== Problem to solve ==
Find how many lines in the material hold the word "Artistic", then state that number and nothing more.

+++

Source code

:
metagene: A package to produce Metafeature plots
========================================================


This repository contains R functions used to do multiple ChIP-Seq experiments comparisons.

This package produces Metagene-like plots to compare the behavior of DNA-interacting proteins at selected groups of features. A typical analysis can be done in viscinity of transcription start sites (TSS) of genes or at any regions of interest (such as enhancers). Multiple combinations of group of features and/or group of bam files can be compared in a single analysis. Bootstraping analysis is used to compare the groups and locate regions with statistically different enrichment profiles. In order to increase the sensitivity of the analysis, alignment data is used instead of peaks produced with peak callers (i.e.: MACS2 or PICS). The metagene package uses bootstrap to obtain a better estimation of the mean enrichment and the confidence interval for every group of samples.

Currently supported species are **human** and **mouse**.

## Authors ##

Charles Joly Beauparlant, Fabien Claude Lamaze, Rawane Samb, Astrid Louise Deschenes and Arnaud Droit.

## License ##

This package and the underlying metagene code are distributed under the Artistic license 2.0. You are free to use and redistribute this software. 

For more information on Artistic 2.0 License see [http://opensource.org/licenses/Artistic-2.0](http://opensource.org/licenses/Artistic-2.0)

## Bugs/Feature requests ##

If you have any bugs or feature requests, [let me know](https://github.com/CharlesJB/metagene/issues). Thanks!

+++

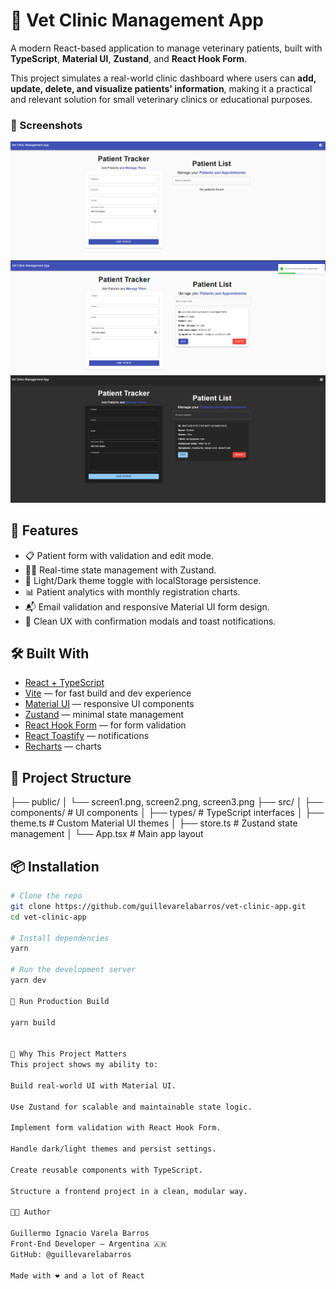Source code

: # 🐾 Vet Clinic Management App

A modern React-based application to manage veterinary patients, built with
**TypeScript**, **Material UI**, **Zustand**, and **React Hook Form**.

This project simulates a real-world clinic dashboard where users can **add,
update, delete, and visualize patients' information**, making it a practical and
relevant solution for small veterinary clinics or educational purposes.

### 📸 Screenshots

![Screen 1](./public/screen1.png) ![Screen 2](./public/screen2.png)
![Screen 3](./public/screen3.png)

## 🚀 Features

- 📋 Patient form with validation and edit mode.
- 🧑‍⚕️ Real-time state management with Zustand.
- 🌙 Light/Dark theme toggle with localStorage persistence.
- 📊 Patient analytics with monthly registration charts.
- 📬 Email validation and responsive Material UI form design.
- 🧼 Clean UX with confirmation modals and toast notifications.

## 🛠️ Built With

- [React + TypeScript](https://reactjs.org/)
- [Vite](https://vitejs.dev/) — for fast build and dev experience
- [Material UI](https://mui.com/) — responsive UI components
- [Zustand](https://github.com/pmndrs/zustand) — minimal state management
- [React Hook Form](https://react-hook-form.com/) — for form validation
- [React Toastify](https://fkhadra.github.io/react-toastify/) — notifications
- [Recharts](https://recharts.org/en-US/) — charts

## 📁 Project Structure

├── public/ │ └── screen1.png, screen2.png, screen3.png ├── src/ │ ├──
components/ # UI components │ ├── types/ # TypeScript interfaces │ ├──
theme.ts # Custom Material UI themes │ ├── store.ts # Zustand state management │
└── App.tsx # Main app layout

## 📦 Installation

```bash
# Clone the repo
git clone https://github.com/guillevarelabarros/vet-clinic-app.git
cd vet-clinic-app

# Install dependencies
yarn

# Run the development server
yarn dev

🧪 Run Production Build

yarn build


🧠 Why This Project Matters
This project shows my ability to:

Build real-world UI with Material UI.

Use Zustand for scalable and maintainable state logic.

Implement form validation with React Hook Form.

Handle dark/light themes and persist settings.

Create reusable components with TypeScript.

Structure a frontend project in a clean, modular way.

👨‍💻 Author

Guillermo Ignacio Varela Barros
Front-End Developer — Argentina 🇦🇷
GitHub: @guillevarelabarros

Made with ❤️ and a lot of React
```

+++

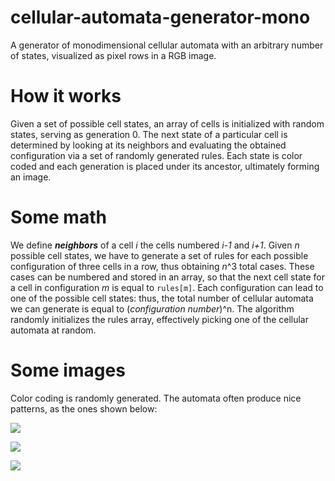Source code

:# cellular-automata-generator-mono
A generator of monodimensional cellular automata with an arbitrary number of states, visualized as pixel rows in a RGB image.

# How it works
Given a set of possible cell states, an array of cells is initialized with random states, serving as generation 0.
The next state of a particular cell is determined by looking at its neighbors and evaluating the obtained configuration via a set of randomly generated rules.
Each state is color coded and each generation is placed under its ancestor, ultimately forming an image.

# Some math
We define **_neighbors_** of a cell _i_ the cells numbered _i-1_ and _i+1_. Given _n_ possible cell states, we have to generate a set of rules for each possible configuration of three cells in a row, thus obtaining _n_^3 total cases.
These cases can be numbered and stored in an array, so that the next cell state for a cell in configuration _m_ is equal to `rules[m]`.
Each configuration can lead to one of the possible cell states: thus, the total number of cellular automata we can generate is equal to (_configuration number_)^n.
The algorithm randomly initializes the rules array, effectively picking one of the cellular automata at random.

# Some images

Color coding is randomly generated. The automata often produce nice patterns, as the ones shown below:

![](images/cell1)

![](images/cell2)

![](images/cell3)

+++

== Solution to this problem ==
2